The Home Office estimates that alcohol-fuelled crime cost between £8bn and £13bn in 2007-08. Alcohol played a part in more than a million crimes in 2007-08, and is a factor in almost half of all violent crimes. In England, alcohol was linked to 400,000 crimes in 2010-11, including 6,700 sexual offences. Almost one in four Britons experiences drunk or rowdy behaviour in their neighbourhood, according to the British Crime Survey. Last year, alcohol was blamed for 928,000 violent incidents – almost half of the total – by victims of crime. The charity Alcohol Concern estimates drink plays a part in one in three child abuse cases, as well as in the majority of domestic violence incidents.

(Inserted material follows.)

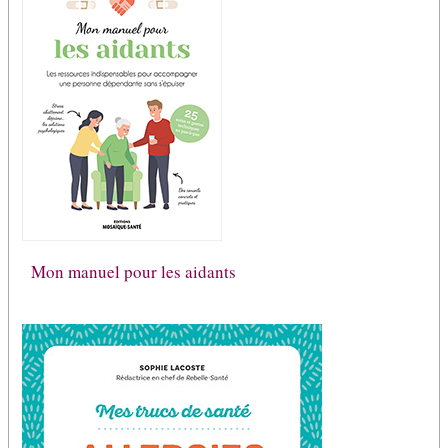
Mon manuel pour les aidants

Last year, 9,700 people were killed or injured in accidents involving drivers who were over the drink-drive limit. This accounts for five per cent of all road accident victims. Drink-drive accidents resulted in 250 deaths in 2010 – 14 per cent of all road fatalities, according to the latest Department of Transport statistics. Alcohol was blamed for one in 10 fatal motorway crashes in 2009, the latest year for which figures are available.
Up to 17 million working days are lost each year because of alcohol-related sickness. More than one in four adults are regular drinkers. Many will take time off rather than go to work with a hangover. Those who struggle in are more likely to be late, find it difficult to concentrate, and are more likely to make mistakes. The cost to employers of sick days due to drink is estimated at £1.7bn. Loss of productivity is a factor in the damaging cost of alcohol to England, estimated at somewhere between £20bn and £55bn
The alcohol industry is worth £36bn, and pays £15bn in tax, according to the Wine and Spirit Trade Association. Britain's nightlife industry employs 1.3 million people. Each week, 15 million people socialise in pubs, which alone employ more than 600,000 people. In the past decade, sales of beer in pubs have fallen by more than a third, but have risen by a quarter in off-licences. Vodka accounts for almost a third of all spirits bought in Britain.